Hezbollah was established in the early 1980s to end Israel’s occupation of Lebanon. With Israel’s withdrawal in 2000, and a subsequent Israeli incursion in 2006 repulsed by Hezbollah fighters, the resistance organization remains on the qui vive against future Israeli aggressions. It is now assisting the Syrian Arab Army in its death struggle against extreme sectarian Sunni Islamists, among them ISIS and Jabhat al Nusra. These al-Qaeda offshoots pose an existential threat to the Shia community in Lebanon, explaining why Hezbollah has chosen to enter the conflict.
The following (in italics) is a distillation of Nasrallah’s remarks [1].
The United States wants the Middle East to be under its political, military, security, economic and cultural domination.
Washington uses Israel as a tool to promote this agenda.
Israel depends for its existence on the United States. If the financial, economic and military support that Washington grants Tel Aviv stops, Israel will cease to exist.
The victims of Israel are the Palestinians and the Lebanese, both of whom have suffered occupation and massacres at Israel’s hands.
Blame for Israeli actions, then, lies more with Washington, Israel’s master, than with Netanyahu and his terrorist army.
Therefore, Palestinians and Lebanese are the primary victims of the US domination project in the Middle East.
US foreign policy is aimed at plundering the region’s oil, gas and riches. It is driven by the owners of oil and weapons companies, not by human rights organizations.
Indeed, all of Washington’s talk about human rights and democracy is meaningless. The biggest dictatorships in the region are sponsored by the United States. These dictatorships violate human rights and disdain elections (a reference to US allies Egypt, Saudi Arabia, Qatar, and Bahrain).
US allies in the region are nothing but local administrations headed by a king or a president answerable to Washington. The decisions of war, peace, foreign policy and markets are in the hands of their master, the United States.

(Saved data entries)

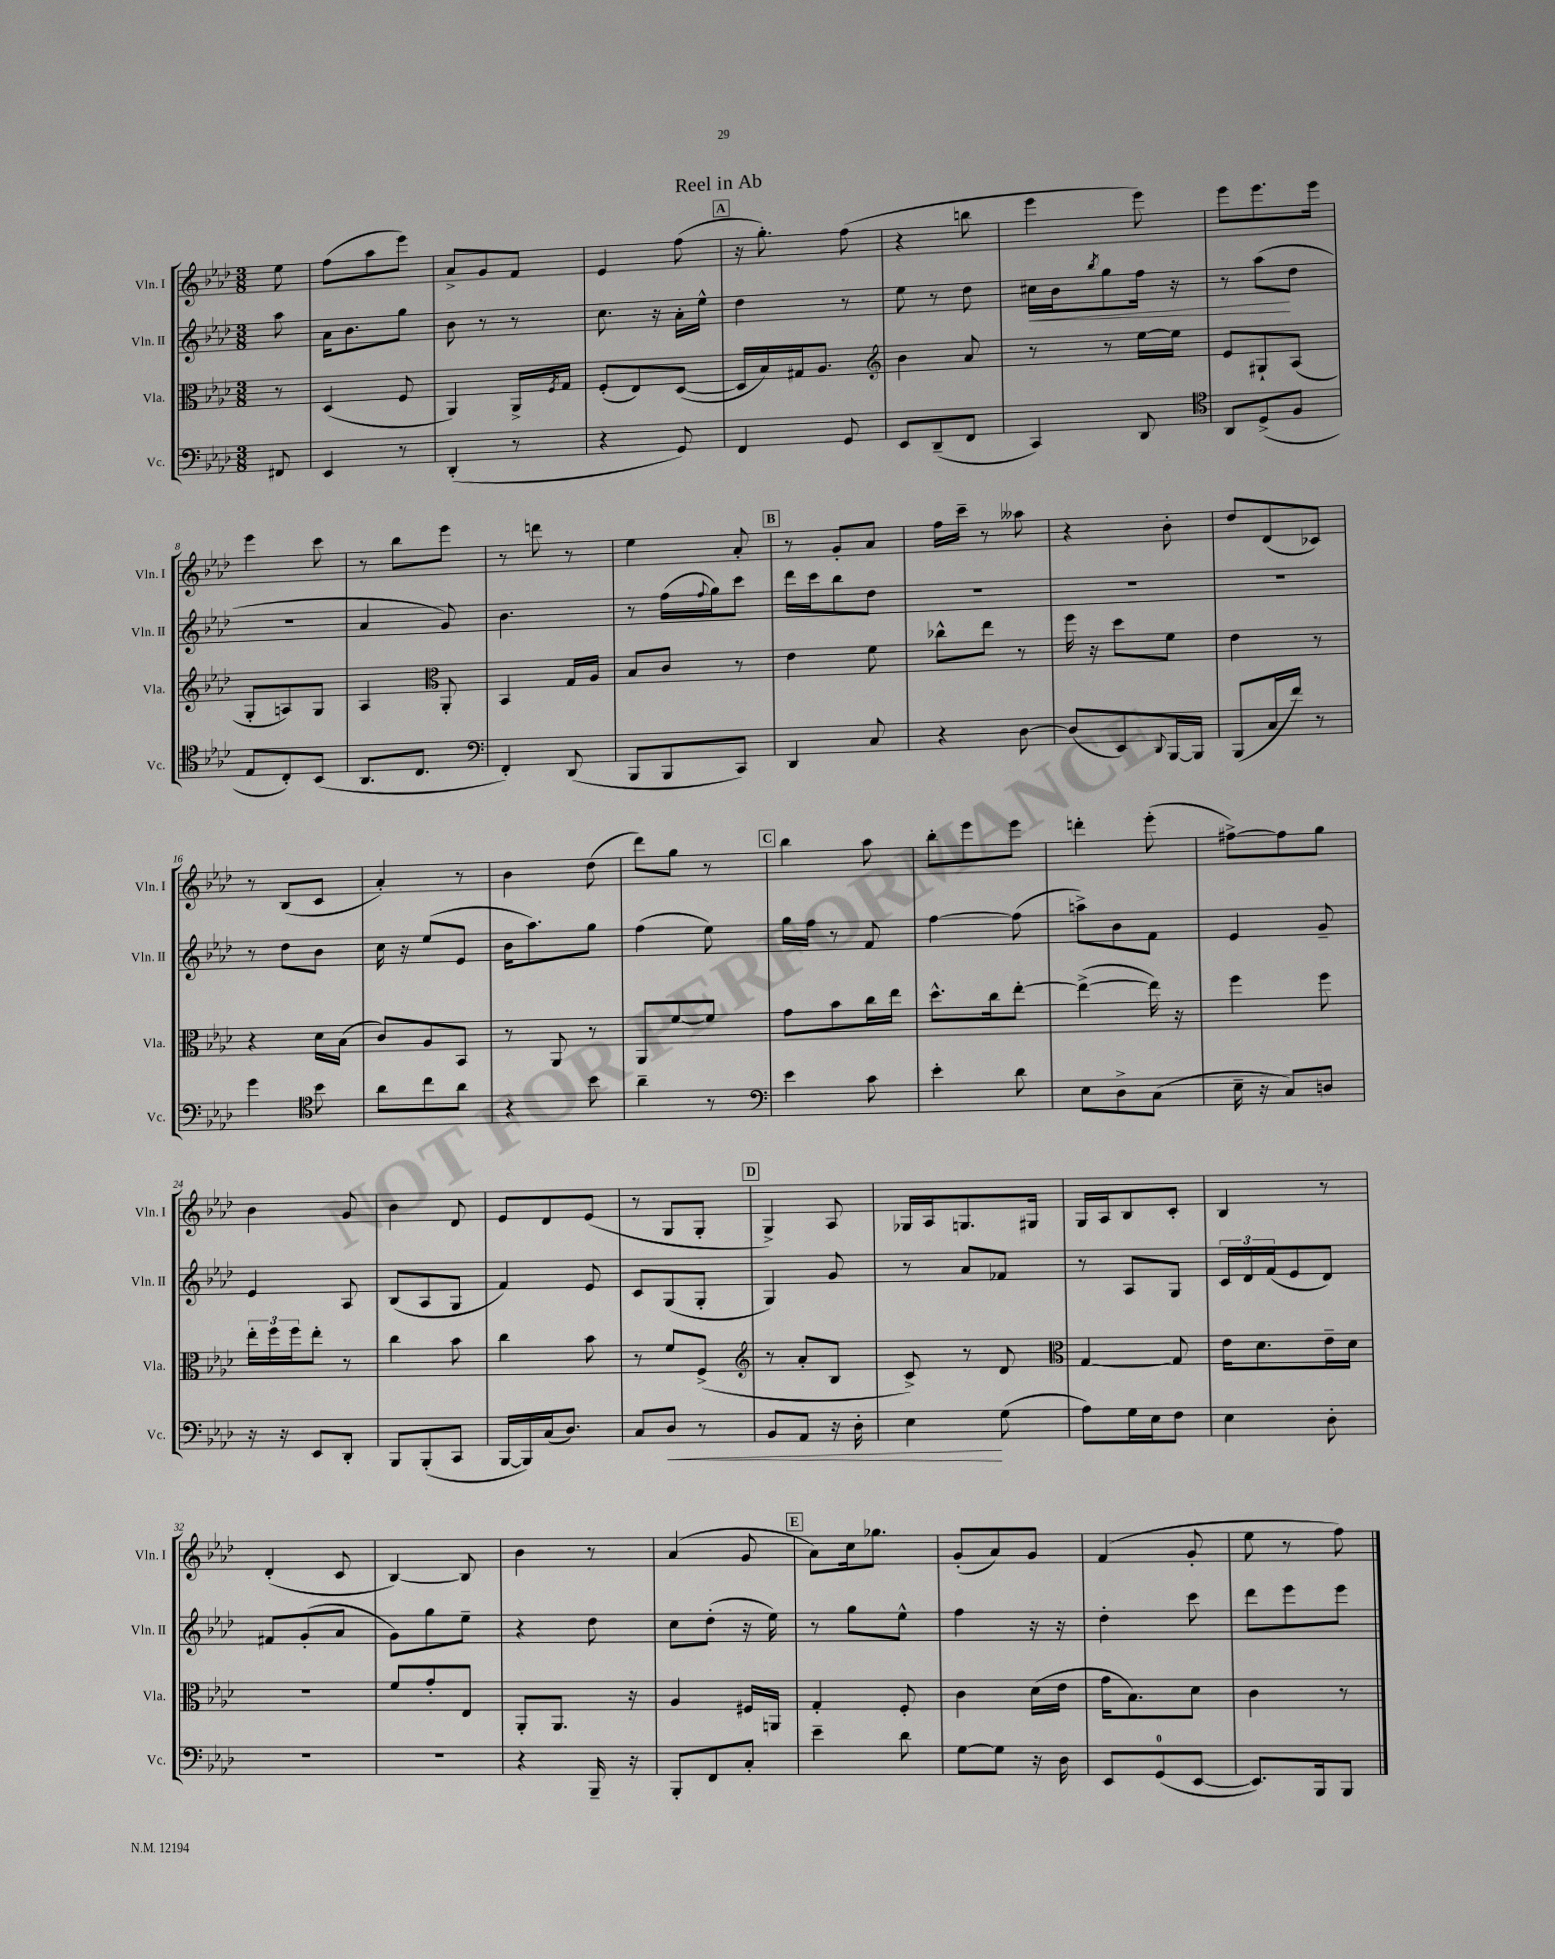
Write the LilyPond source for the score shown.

\header { title = "Reel in Ab" }
<<
\new StaffGroup <<
\new Staff = "s0" \with { instrumentName = "Vln. I" shortInstrumentName = "Vln. I" } {
    \clef treble \key aes \major \numericTimeSignature \time 3/8 \partial 8
    ees''8 |
    f''8( aes''8 ees'''8) |
    aes'8-> g'8 f'8 |
    ees'4 f''8( |
    \mark \markup { \box "A" } r16 g''8.-.) f''8( |
    r4 b''8 |
    ees'''4 ees'''8) |
    ees'''8 ees'''8. ees'''16 |
    ees'''4 c'''8 |
    r8 bes''8 ees'''8 |
    r8 d'''8 r8 |
    ees''4 aes'8-. |
    \mark \markup { \box "B" } r8 g'8-. aes'8 |
    f''16 c'''16-- r8 aeses''8 |
    r4 bes'8-. |
    des''8 des'8( ces'8) |
    r8 bes8( c'8 |
    aes'4-.) r8 |
    bes'4 des''8( |
    des'''8) g''8 r8 |
    \mark \markup { \box "C" } bes''4 aes''8 |
    bes''8-. ees'''8 ees'''8 |
    d'''4-. ees'''8-.( |
    fis''8~->) fis''8 g''8 |
    bes'4 g'8 |
    bes'4 des'8 |
    ees'8 des'8 ees'8( |
    r8 g8 g8-. |
    \mark \markup { \box "D" } g4->) aes8 |
    ges16 aes16 g8. gis16 |
    g16 aes16 bes8 c'8-. |
    bes4 r8 |
    des'4-.( c'8 |
    bes4~) bes8 |
    bes'4 r8 |
    aes'4( g'8 |
    \mark \markup { \box "E" } aes'8) c''16 ges''8. |
    g'8-.( aes'8) g'8 |
    f'4( g'8-. |
    ees''8 r8 f''8) \bar "|." |
}
\new Staff = "s1" \with { instrumentName = "Vln. II" shortInstrumentName = "Vln. II" } {
    \clef treble \key aes \major \numericTimeSignature \time 3/8 \partial 8
    aes''8 |
    aes'16 bes'8. g''8 |
    bes'8 r8 r8 |
    c''8. r16 aes'16-. ees''16-^ |
    \mark \markup { \box "A" } des''4 r8 |
    ees''8 r8 des''8 |
    cis''16\< bes'16 \acciaccatura { bes''8 } g''8 f''16 r16 |
    r8 aes''8\!( des''8 |
    R4. |
    aes'4 g'8) |
    bes'4. |
    r8 f''16( \appoggiatura { f''8 } g''16) c'''8 |
    \mark \markup { \box "B" } des'''16 c'''16 bes''8 des''8 |
    R4. |
    R4. |
    R4. |
    r8 des''8 bes'8 |
    c''16 r16 ees''8( ees'8 |
    bes'16 aes''8.) g''8 |
    f''4( ees''8) |
    \mark \markup { \box "C" } g''16 f''16 r8 f'8 |
    f''4~ f''8( |
    a''8->) bes'8 f'8 |
    ees'4 g'8-- |
    ees'4 aes8 |
    bes8( aes8 g8 |
    f'4) ees'8 |
    c'8 g8( g8-. |
    \mark \markup { \box "D" } g4) g'8 |
    r8 aes'8 fes'8 |
    r8 aes8 g8 |
    \tuplet 3/2 { c'16 des'16 f'16( } ees'8 des'8) |
    fis'8 g'8-.( aes'8 |
    g'8) g''8 ees''8-- |
    r4 des''8 |
    c''8 des''8-.( r16 ees''16) |
    \mark \markup { \box "E" } r8 g''8 ees''8-^ |
    f''4 r16 r16 |
    des''4-. c'''8 |
    des'''8 ees'''8 ees'''8 \bar "|." |
}
\new Staff = "s2" \with { instrumentName = "Vla." shortInstrumentName = "Vla." } {
    \clef alto \key aes \major \numericTimeSignature \time 3/8 \partial 8
    r8 |
    des4( f8 |
    aes,4) aes,16-> \acciaccatura { f8 } g16 |
    f8-.( ees8) des8~( |
    \mark \markup { \box "A" } des16 bes16) gis16 aes8. |
    \clef treble bes'4 aes'8 |
    r8 r8 ees''16~ ees''16 |
    ees'8 gis8-! aes8( |
    g8-. a8) g8 |
    aes4 \clef alto aes,8-. |
    bes,4 g16 aes16 |
    bes8 c'8 r8 |
    \mark \markup { \box "B" } ees'4 f'8 |
    ces''8-^ ees''8 r8 |
    f''16 r16 des''8 f'8 |
    ees'4 r8 |
    r4 des'16 bes16( |
    c'8) aes8 bes,8 |
    r8 aes,8 r8 |
    aes,8 f'8~ f'8 |
    \mark \markup { \box "C" } g'8 bes'8 c''16 ees''16 |
    des''8.-^ c''16 ees''8~-. |
    ees''4~->( ees''16) r16 |
    f''4 f''8 |
    \tuplet 3/2 { ees''16-. f''16 f''16 } ees''8-. r8 |
    c''4 bes'8 |
    c''4 bes'8 |
    r8 f'8 f8->( |
    \mark \markup { \box "D" } \clef treble r8 aes'8-. bes8 |
    c'8->) r8 des'8 |
    \clef alto g4~ g8 |
    ees'16 des'8. ees'16-- des'16 |
    R4. |
    f'8 g'8-. ees8 |
    aes,8-. aes,8. r16 |
    aes4 fis16 a,16 |
    \mark \markup { \box "E" } g4-. f8-. |
    c'4 des'16( ees'16 |
    g'16 bes8.) des'8 |
    c'4 r8 \bar "|." |
}
\new Staff = "s3" \with { instrumentName = "Vc." shortInstrumentName = "Vc." } {
    \clef bass \key aes \major \numericTimeSignature \time 3/8 \partial 8
    fis,8 |
    ees,4 r8 |
    des,4-.( r8 |
    r4 g,8) |
    \mark \markup { \box "A" } f,4 g,8 |
    ees,8 des,8--( f,8 |
    c,4) des,8 |
    \clef tenor aes,8 des8->( f8 |
    ees8 c8-.) bes,8( |
    aes,8. c8. |
    \clef bass f,4-.) des,8( |
    bes,,8 bes,,8 c,8) |
    \mark \markup { \box "B" } des,4 c8 |
    r4 des8~ |
    des8( ees,8) \appoggiatura { des,8 } bes,,16~ bes,,16 |
    bes,,8( c16 f'16) r8 |
    g'4 \clef tenor bes'8 |
    aes'8 c''8 aes'8 |
    r4 bes'8 |
    aes'4-- r8 |
    \mark \markup { \box "C" } \clef bass ees'4 c'8 |
    ees'4-. des'8 |
    ees8 des8-> c8( |
    ees16-- r16 c8) d8 |
    r16 r16 ees,8 des,8-. |
    bes,,8 bes,,8-.( c,8 |
    bes,,16~ bes,,16) c16( des8.) |
    c8 des8\< r8 |
    \mark \markup { \box "D" } bes,8 aes,8 r16 des16-. |
    ees4\! g8( |
    aes8) g16 ees16 f8 |
    ees4 des8-. |
    R4. |
    R4. |
    r4 bes,,16-- r16 |
    bes,,8-. f,8 c8-. |
    \mark \markup { \box "E" } ees'4-- des'8 |
    g8~ g8 r16 des16 |
    ees,8 g,8-0( ees,8~ |
    ees,8.) bes,,16 bes,,8 \bar "|." |
}
>>
>>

**SHORT EXERCISE 1**
According to the passage on Hezbollah, what was the organization established to do?
**SHORT EXERCISE 2**
Pick out every line in the rows that contains the string "treble".

**RIGHT ANSWER 1**
To end Israel's occupation of Lebanon.

**RIGHT ANSWER 2**
    \clef treble \key aes \major \numericTimeSignature \time 3/8 \partial 8
    \clef treble \key aes \major \numericTimeSignature \time 3/8 \partial 8
    \clef treble bes'4 aes'8 |
    \mark \markup { \box "D" } \clef treble r8 aes'8-. bes8 |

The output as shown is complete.